Seperti opium yang telah membuat mereka terleria dalam tidur nyenyak tanpa sadar. Hal itu memberikan rasa keterikatan mereka yang keliru terhadap para penguasa mereka dalam menikmati bersama paling tidak sesuatu pada landasan yang setara dengan mereka Dalam makna keterikatan seperti itulah mereka telah digiring untuk meniru gaya hidup Barat yang sangat mahal. Pohon-pohon tetap tertanam dinegeri-negeri asing, tetapi hanya buah-buah saja yang diangkut kepada orang-orang yang telah ketagihan terhadap rasa buah tersebut. Inilah sebuah gambaran kecil bagaimana Kristen selamanya telah menjadi sangat dibutuhkkan bagi imperial Barat dan penjajahan ekonomi Dunia Ketiga.

Di Barat sendiri, terlepas dari apakah seorang awam memahami kepelikan dogma Kristen atau tidak, dia memandang Kristen sebagai suatu bagian yang menyatu dalam budaya dan peradabannya. Hendaknya diingat, kekuatan nyata nilainilai Kristen, di mana pun nilai-nilai itu bertahan, tidaklah terletak pada kepercayaan-kepercayaan Kristen yang berbau dongeng. Melainkan, terletak pada penekanan terhadap kebaikan, simpati, pengabdian demi penderitaan dari nilainilai lainnya yang telah identik dengan Kristen.
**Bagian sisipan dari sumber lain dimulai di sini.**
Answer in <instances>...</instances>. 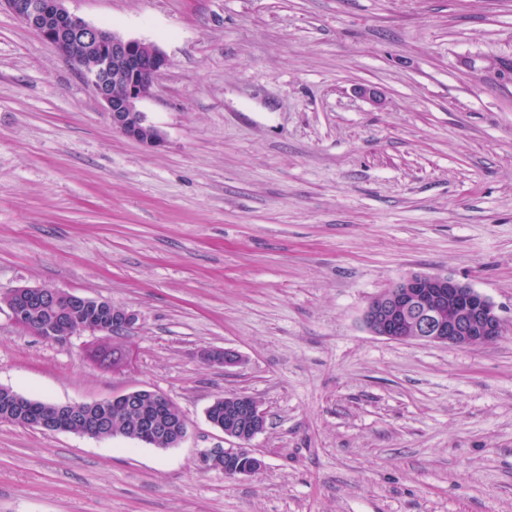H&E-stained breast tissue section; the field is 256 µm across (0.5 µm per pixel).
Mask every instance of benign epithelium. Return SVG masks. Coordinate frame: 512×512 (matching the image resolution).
<instances>
[{"instance_id": "1", "label": "benign epithelium", "mask_w": 512, "mask_h": 512, "mask_svg": "<svg viewBox=\"0 0 512 512\" xmlns=\"http://www.w3.org/2000/svg\"><path fill=\"white\" fill-rule=\"evenodd\" d=\"M66 0H0V9L9 10L18 20L36 31L59 55L69 59L78 47L87 56L82 72L105 104L112 127L125 136L149 146L161 144V131L148 122L138 108L151 94L154 81L167 65L164 53L153 43L127 39L115 32L90 24L70 14ZM12 318L33 302L58 310L94 306L107 315L104 324H83L81 331L104 340L131 328L137 321L132 311L95 298L88 300L71 292L51 287L16 288L4 296ZM365 323L376 336L399 340L412 330L419 340L469 349L488 344L502 335L501 320L493 305L469 285L443 275L412 274L396 282L369 303ZM202 356L224 370L242 364V357L232 348L207 349ZM80 404L60 407L54 422H40L52 430L77 414ZM224 436L241 442L255 437L266 426V415L259 403L245 394L231 397L224 422L211 421ZM148 435L164 433L171 445L178 446L187 434L184 428H162L161 420L146 419L141 424ZM204 469L230 468L237 475L250 474L263 466V460L250 448H213L200 456Z\"/></svg>"}]
</instances>
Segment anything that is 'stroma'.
Instances as JSON below:
<instances>
[{"instance_id": "35a3bbf8", "label": "stroma", "mask_w": 512, "mask_h": 512, "mask_svg": "<svg viewBox=\"0 0 512 512\" xmlns=\"http://www.w3.org/2000/svg\"><path fill=\"white\" fill-rule=\"evenodd\" d=\"M167 58L113 129L80 70L0 11V296L132 310L58 342L0 303V387L59 405L167 395L174 448L0 423V512H512V0H66ZM377 90L373 104L366 90ZM412 274L471 285L494 343L373 335ZM232 348L241 367L204 362ZM244 393L265 465L204 470ZM4 301L14 321L17 319V314L28 308L33 302L47 304L58 310L94 306L108 317L106 323L95 325L84 323L87 319V315L85 314L69 316L65 313L59 314L57 311L46 306H32L27 316L18 325L41 337L50 336L51 333L55 341H62L76 333L86 331L98 335L103 341L106 337H111L114 334L131 328L137 321L135 313L124 307L116 306L109 300L99 298L88 300L71 292L45 286L13 289L4 296ZM64 318L65 323L61 326L60 330L76 329L80 324H84L80 330L75 331L73 334L60 336L57 335L53 329H55ZM48 329L53 331L49 333ZM223 399L224 402L221 398L216 399V405L210 410V417L215 420L220 419L224 423L212 420L208 414L207 419L214 427L221 430L225 437L247 443L263 432L266 426V415L255 399L245 394L232 396L226 414L224 413L225 397ZM248 436L252 438L246 441Z\"/></svg>"}]
</instances>
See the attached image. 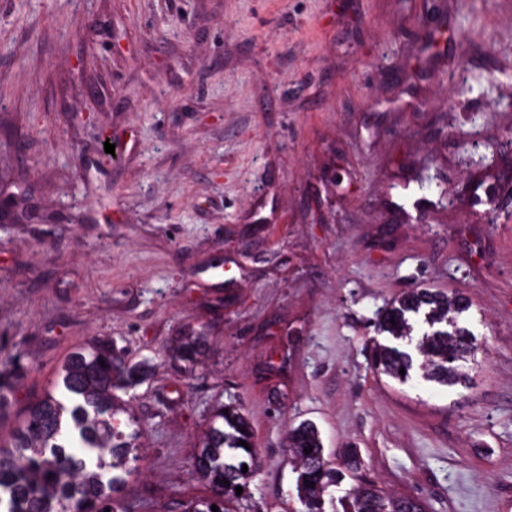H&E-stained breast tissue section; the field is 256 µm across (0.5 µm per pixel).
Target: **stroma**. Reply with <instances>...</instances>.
<instances>
[{"label": "stroma", "instance_id": "1", "mask_svg": "<svg viewBox=\"0 0 512 512\" xmlns=\"http://www.w3.org/2000/svg\"><path fill=\"white\" fill-rule=\"evenodd\" d=\"M447 3L478 35L438 136L428 81L412 97L371 65L424 61L434 0H358L355 35L333 0H0V180L35 183L39 214L0 224V365L19 409L88 339L151 364L121 393L145 455L126 512L205 495L192 453L223 405L261 457L233 512H297L286 433L305 420L424 512H512V72L486 62L512 57V0ZM373 95L413 108L378 115ZM479 180L500 185L497 223L476 218ZM316 189L335 222L315 223ZM218 257L220 292L197 278ZM414 288L469 301V388L373 369L378 313ZM187 326L214 345L190 378L165 361Z\"/></svg>", "mask_w": 512, "mask_h": 512}]
</instances>
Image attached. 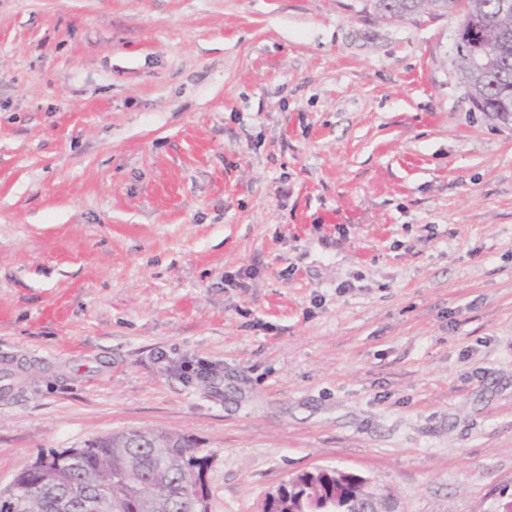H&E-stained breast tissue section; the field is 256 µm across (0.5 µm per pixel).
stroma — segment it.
<instances>
[{
  "label": "stroma",
  "instance_id": "stroma-1",
  "mask_svg": "<svg viewBox=\"0 0 512 512\" xmlns=\"http://www.w3.org/2000/svg\"><path fill=\"white\" fill-rule=\"evenodd\" d=\"M366 3L0 0V490L162 430L211 512L317 466L512 493V122L460 16Z\"/></svg>",
  "mask_w": 512,
  "mask_h": 512
}]
</instances>
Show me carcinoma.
Masks as SVG:
<instances>
[{
	"instance_id": "1",
	"label": "carcinoma",
	"mask_w": 512,
	"mask_h": 512,
	"mask_svg": "<svg viewBox=\"0 0 512 512\" xmlns=\"http://www.w3.org/2000/svg\"><path fill=\"white\" fill-rule=\"evenodd\" d=\"M500 0H372L383 19H414L422 14L458 13L481 37L489 20L512 34V12L499 11ZM489 67L474 64L470 54L457 51L455 66L471 100L481 111L500 119L505 111L499 97L512 87V38L492 48ZM209 459L194 450L190 440L172 432H114L70 448L38 454L0 492V512H60L59 503L86 491L109 492L103 512H209L198 505L209 497L203 476ZM346 481L334 467L295 475V482L264 501L263 512H320L336 485ZM343 512H358L357 487L348 484L341 496Z\"/></svg>"
}]
</instances>
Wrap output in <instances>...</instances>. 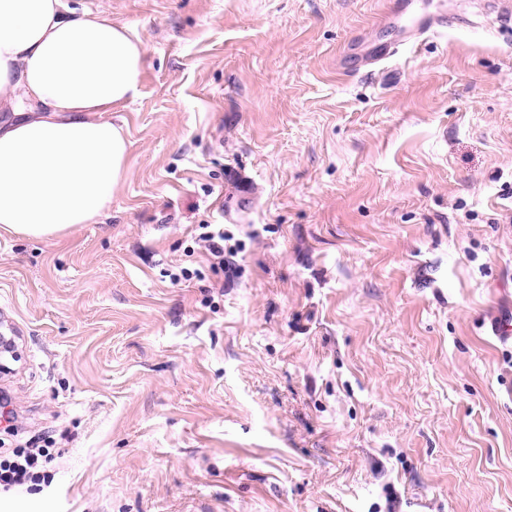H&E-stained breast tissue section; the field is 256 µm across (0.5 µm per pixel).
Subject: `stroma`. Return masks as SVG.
Wrapping results in <instances>:
<instances>
[{
	"mask_svg": "<svg viewBox=\"0 0 512 512\" xmlns=\"http://www.w3.org/2000/svg\"><path fill=\"white\" fill-rule=\"evenodd\" d=\"M67 2L146 53L104 215L0 236V512H512V14L350 72L388 0ZM198 240L205 244L210 255L218 265H224V227L220 224H199ZM49 445L34 448H17L12 455L0 456V487L9 489L28 482H40L38 470L50 456Z\"/></svg>",
	"mask_w": 512,
	"mask_h": 512,
	"instance_id": "stroma-1",
	"label": "stroma"
}]
</instances>
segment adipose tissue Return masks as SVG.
I'll return each instance as SVG.
<instances>
[{"label":"adipose tissue","instance_id":"obj_1","mask_svg":"<svg viewBox=\"0 0 512 512\" xmlns=\"http://www.w3.org/2000/svg\"><path fill=\"white\" fill-rule=\"evenodd\" d=\"M145 51L65 0H0V230L40 239L102 215L129 172L109 114L136 97Z\"/></svg>","mask_w":512,"mask_h":512}]
</instances>
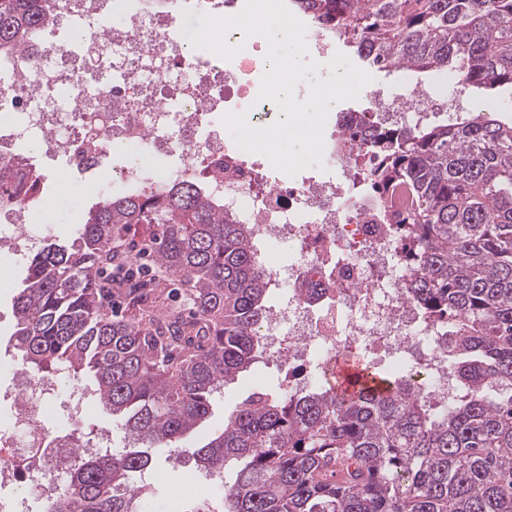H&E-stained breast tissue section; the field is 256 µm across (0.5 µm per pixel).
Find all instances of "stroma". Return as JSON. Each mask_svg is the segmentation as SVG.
<instances>
[{"label":"stroma","instance_id":"stroma-1","mask_svg":"<svg viewBox=\"0 0 512 512\" xmlns=\"http://www.w3.org/2000/svg\"><path fill=\"white\" fill-rule=\"evenodd\" d=\"M374 84L385 98L396 100L406 94L409 86L419 87L423 92L438 98L451 99L457 96L472 98V91H460L448 82L444 72L376 73ZM128 152L107 151L96 166L81 175L68 173L62 163L40 164L44 175L39 203L31 209L35 222L48 228L47 239L51 242L67 243L77 225L82 223L87 211L98 201L97 186L112 180L114 166L129 161ZM27 274L26 264L16 263L13 256L0 251V379L6 378L8 369L18 356L9 348L8 341L13 330V302ZM285 384V375L274 365L257 362L233 383L225 385L213 405L211 416L202 432L184 440L178 447L154 451L153 464L143 473L135 475L138 483L155 485V496L148 503V512H186L187 504L180 492L191 489L193 496L208 499L216 490L205 471L197 468L193 451L203 436L221 431L225 420L256 392L274 393ZM54 430L74 438H85L88 434L102 430L111 434V448L120 453L128 448V438L118 419L112 418L101 405L89 407L82 421H72L69 415L60 413L52 421Z\"/></svg>","mask_w":512,"mask_h":512}]
</instances>
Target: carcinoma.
I'll return each mask as SVG.
<instances>
[{
	"label": "carcinoma",
	"instance_id": "cac0c4a2",
	"mask_svg": "<svg viewBox=\"0 0 512 512\" xmlns=\"http://www.w3.org/2000/svg\"><path fill=\"white\" fill-rule=\"evenodd\" d=\"M380 72L451 69L478 95L512 86V0H290ZM56 0H0V56ZM370 186L399 208L406 295L442 338L455 395L435 407L364 367L384 391L254 393L194 452L222 474V512H512V125L482 111L373 136ZM42 175L0 156V208L28 207ZM148 243L168 283L112 287L119 243ZM186 296L195 318L170 301ZM269 271L205 183L109 194L66 246L35 253L9 340L35 375L93 389L131 446L77 461L44 512H145L133 476L211 415L215 393L265 354Z\"/></svg>",
	"mask_w": 512,
	"mask_h": 512
}]
</instances>
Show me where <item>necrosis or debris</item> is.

Walaupun nilai-nilai ini umum terdapat pada seluruh agama di dunia dan tampaknya merupakan tujuan yang telah ditetapkan oleh Tuhan untuk dicapai oleh seluruh umat manusia, tetapi propaganda gencar yang dilakukan oleh Kristen secara terusmenerus menekankan peran-peran tersebut dalam kaitan dengan Kristen saja, dan dengan demikian telah berhasil membuat orang-orang yakin dalam jumlah besar. Ajaran tentang simpati, baik budi, kebaikan dan perilaku lembut memainkan pengaruh magic pada telinga-telinga dengan musiknya yang memukau. Dunia romantis inilah yang secara umum telah menarik orang-orang ke dalam agama Kristen.
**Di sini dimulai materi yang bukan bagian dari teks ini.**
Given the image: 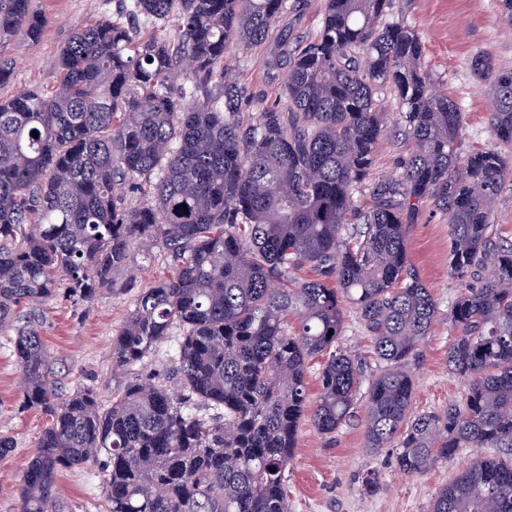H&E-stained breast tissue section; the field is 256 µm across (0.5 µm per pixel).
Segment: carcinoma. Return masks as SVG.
<instances>
[{
    "label": "carcinoma",
    "instance_id": "carcinoma-1",
    "mask_svg": "<svg viewBox=\"0 0 512 512\" xmlns=\"http://www.w3.org/2000/svg\"><path fill=\"white\" fill-rule=\"evenodd\" d=\"M392 5L327 0L316 34L295 44L279 35L269 65L279 102L256 112L232 62L268 40L293 0H132L131 20L74 32L56 89L0 103V326L55 298L62 281L67 297L94 300L146 239L172 275L137 295L113 364L134 370L182 327V393L135 375L106 409L90 386L59 393L33 321L17 331L24 402L48 417L20 479L22 512H57L58 476L87 464L100 469L104 512H289L284 474L320 356L318 433L350 421L365 383L366 447L397 442L401 474L471 450L430 512H512V239L492 224L512 163L497 149L461 155L462 112ZM171 15L173 44L134 26ZM45 24L29 0H0V43L37 39ZM471 68L493 136L511 145L512 71L488 54ZM383 87L412 145L386 178L373 173L387 136ZM146 185L150 199L128 206L123 189ZM425 204L448 217L459 282L448 370L466 388L413 415L414 366L439 316L408 255ZM305 267L312 276L298 277ZM348 306L378 362L367 379L339 346Z\"/></svg>",
    "mask_w": 512,
    "mask_h": 512
}]
</instances>
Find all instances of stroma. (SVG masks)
Segmentation results:
<instances>
[{"label": "stroma", "mask_w": 512, "mask_h": 512, "mask_svg": "<svg viewBox=\"0 0 512 512\" xmlns=\"http://www.w3.org/2000/svg\"><path fill=\"white\" fill-rule=\"evenodd\" d=\"M395 10L419 32L426 67L438 90L452 96L464 117L462 152L493 146L489 103L470 68L474 55L490 54L512 69V27L503 23L499 0H393ZM128 0H30L33 13L46 18L39 38L19 34L0 43V56L12 64L0 82V102L35 87L57 85L54 61L77 26L103 18L119 19ZM277 53L270 41L241 55L237 69L253 97L252 108L273 102L277 87L268 79V64ZM411 263L431 289L439 319L421 347L416 372L415 414L436 412L458 398L465 384L448 369V345L454 331L448 310L458 294V284L448 272V220L422 207L410 228ZM162 249L151 242L135 243L127 271L118 273L113 287L101 289L94 301L57 298L28 307L50 353L52 378L59 393L70 395L79 387L98 390L102 405H109L132 373L153 378L156 384L177 392L171 376L176 338L154 346L135 372L112 365V340L135 306L139 289L169 276ZM134 287H126L127 279ZM14 328L0 329V436L13 441L0 457V512H20L19 478L36 452L46 424L44 414L23 405L20 367L12 353ZM467 461L466 455L438 463L419 477L396 472L394 447L370 450L365 446L364 417L356 415L336 433L319 434L310 421H302L285 487L290 512H430L436 492L447 485ZM376 471L379 488L363 494L361 478ZM57 500L64 512H103L100 476L96 467L84 465L62 472L57 479Z\"/></svg>", "instance_id": "obj_1"}]
</instances>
Demikianlah, secara beriringan, berbeda dari itu; Kristen menjalankan kenyataan-kenyataan keras, politik, ekonomi kehidupan Barat dan penjajahannya di seluruh dunia.
Tampaknya paradoks dogmatis yang harus dijalani oleh umat Kristen dalam hidup mereka, dalam kadar tertentu telah menjelma dalam perilaku keduniawian mereka. Kebaikan, kerendahan hati, toleransi, pengorbanan dan kata-kata mulia lainnya seperti itu tampil bergandengan dengan kekejaman, penindasan, ketidakadilan yang menyolok, dan penjajahan dalam skala besar di dunia terhadap orang-orang yang tidak mampu membela diri.

Ketentuan hukum, keadilan dan aturan main yang jujur tampaknya hanya merupakan mata uang yang berlaku di kalangan budaya-budaya Barat sendiri saja. Dalam hubungan-hubungan internasional, ternyata ketentuan-ketentuan itu diperlakukan sebagai istilah-istilah tolol dan kuno yang harus dilakukan secara sungguh-sungguh hanya oleh pihak-pihak yang lugu.
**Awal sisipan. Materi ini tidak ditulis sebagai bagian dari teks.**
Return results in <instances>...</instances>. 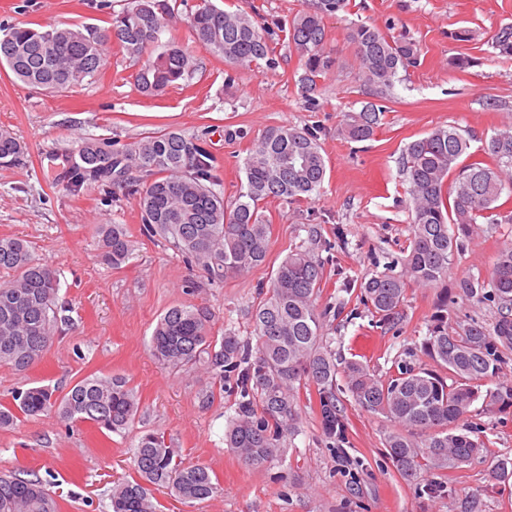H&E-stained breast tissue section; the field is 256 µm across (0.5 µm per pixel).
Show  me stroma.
Listing matches in <instances>:
<instances>
[{
    "instance_id": "obj_1",
    "label": "stroma",
    "mask_w": 512,
    "mask_h": 512,
    "mask_svg": "<svg viewBox=\"0 0 512 512\" xmlns=\"http://www.w3.org/2000/svg\"><path fill=\"white\" fill-rule=\"evenodd\" d=\"M128 2L0 0V23L105 29ZM199 2L172 0L174 17L154 49L176 41L194 57L196 69L156 96L136 85L140 62L112 47L96 82L59 93L24 84L0 67V130L24 147L21 165L0 168V236L30 242L34 256L56 269L59 299L70 308L68 324L26 374L0 365V404L9 403L16 388L33 385L61 396L91 375L124 376L139 398L135 423L122 435L53 412L19 417L12 428L0 429V471L35 472L61 512H111L114 482L134 475L131 449L138 435L154 431L172 438L185 462L208 467L221 487L214 497L193 504L157 492L160 512H512V479L490 476L499 460L512 461V411L491 408L475 416L485 445L480 459L423 472L409 483L386 456L385 440L396 423L361 410L341 393L348 425L342 449H333L322 432L317 391L309 386L299 392L298 429L284 443L282 456L253 468L224 446L234 395L200 408L198 394L212 385L211 374L201 367L172 370L149 350L160 315L179 303L211 308L215 334L231 329L252 338L250 313L260 286L269 284L280 262L300 246L325 263L316 310L341 311L322 321L324 341L337 358L361 361L381 378L406 362L428 366L420 345L439 287L409 285L402 320L388 330L346 282L384 272L409 243L411 206L399 160L411 141L453 125L469 137L473 159L481 160L494 131L512 124V59L491 46L495 31L512 23V0H349L347 10L325 21L337 64L320 79L312 106L301 93L303 69L287 34L273 43V66H232L196 42L188 15ZM213 2L250 11L258 26L274 20L289 25L305 6V0ZM356 23L408 34L421 50L419 66L402 73L373 137L361 143L341 133L345 114L360 111L369 100L346 40ZM459 29L469 30V41L451 39ZM463 55L472 59L471 67H455ZM278 126L317 128L327 168L320 193L291 203L265 201L262 213L271 225L266 263L192 295L182 284L195 269L169 241L142 236L137 198L120 191L109 200L93 189L70 193L53 183L47 161L57 148L88 138L123 145L171 130L202 133L230 201L244 180L245 157L268 128ZM99 224L126 225L136 237L135 256L122 268L99 262L94 235ZM511 241L512 223H482L454 253L448 267V291L455 297L449 321L497 320L496 304L465 295L460 283L489 277L499 250Z\"/></svg>"
}]
</instances>
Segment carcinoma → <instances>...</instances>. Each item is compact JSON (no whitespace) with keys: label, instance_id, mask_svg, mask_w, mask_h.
Masks as SVG:
<instances>
[{"label":"carcinoma","instance_id":"carcinoma-1","mask_svg":"<svg viewBox=\"0 0 512 512\" xmlns=\"http://www.w3.org/2000/svg\"><path fill=\"white\" fill-rule=\"evenodd\" d=\"M347 2L307 0L289 25L288 42L304 67L302 93L311 102L318 78L335 64L324 18L345 10ZM170 18L169 0H131L112 16L115 38L110 43L94 26L0 24V63L21 82L55 92L94 82L112 44L143 61L137 85L155 94L195 69L193 57L176 42L152 55L155 35ZM190 26L201 47L230 64H272L275 30L256 27L242 11L227 12L202 0ZM348 39L358 78L373 101L348 116L342 133L352 142H364L374 135L383 112L380 102L388 98L399 73L419 65L420 48L364 23L354 25ZM493 48L512 57L511 23L500 26ZM469 149V139L453 125L437 127L406 146L402 167L413 218L404 272L347 281L348 287L359 289L361 302L378 317V324L396 327L409 284L427 287L446 281L450 257L463 247L471 226L480 218L499 223L500 209L512 202V127L495 131L486 142L490 162L468 161ZM23 155L21 144L0 131V168L18 165ZM61 158L63 166L51 173L67 190L96 188L109 198L112 188L120 187L138 197L142 234L172 239L186 261L204 274V282L184 283L189 294L265 263L271 231L259 213L261 202L309 198L327 173L316 133L288 127H272L257 141L244 161L245 182L228 204L215 190L221 179L203 134L169 131L122 147L110 138H91L65 148ZM95 234L102 263L120 268L133 257L136 241L125 225L99 224ZM323 276L322 259L297 247L280 263L252 310L256 342L241 339L233 330L215 336L208 307L177 304L159 318L150 350L172 369L200 365L213 375L219 388L203 391L202 405L213 404L217 390L235 395L225 444L255 468L277 457L284 439L296 432L298 394L306 386L317 389L325 437L344 439L347 422L336 384L340 372L361 409L400 426L387 436L386 450L405 480H418L424 469L442 470L477 458L481 443L473 438L475 431H459V422L479 401L499 410L512 408V387L481 391L512 351V242L499 251L488 279L459 285L465 293L497 304L495 323H448L454 297L446 290L441 294L421 349L442 374L405 365L382 379L357 360L338 367L323 343L314 307ZM59 288L56 270L33 256L27 240L0 237V365L24 374L43 357L59 325L68 321ZM12 400L11 407L0 405L1 429L15 424L18 411L37 417L54 410L67 421L123 434L138 410L134 389L121 376L87 377L61 397L48 387L19 388ZM133 467L136 477L112 488V512H158L153 487L165 488L184 502L202 501L219 491L208 468L185 462L163 433L138 438ZM0 512H59V504L37 475L24 471L0 475Z\"/></svg>","mask_w":512,"mask_h":512}]
</instances>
Politik-politik internasional, hubungan-hubungan diplomasi dan ekonomi tidak mengenal keadilan selain yang menguntungkan bagi kepentingan nasional. Nilai-nilai ajaran Kristen, betapa pun baiknya, tidak diizinkan untuk memasuki kawasan kekuasaan politik-politik dan ekonomi Barat. Ini merupakan kontradiksi yang paling tragis di zaman modern.
Ketika sampai kepada gambaran yang ditampilkannya, ajaran Kristen hanya ditampilkan dalam bentuk budaya dan peradaban Barat yang atraktif yang mengajak dunia Timur kepada suatu kehidupan yang nyaman, riang, serba memperbolehkan, dibandingkan dengan ketentuanketentuan yang umumnya kaku pada masyarakatmasyarakat agama mereka yang merosot. Ajaran emansipasi/kebebasan ini dalam skala besar keliru dipahami oleh masyarakat yang kurang terpelajar di Dunia Ketiga sebagai sesuatu yang sangat atraktif.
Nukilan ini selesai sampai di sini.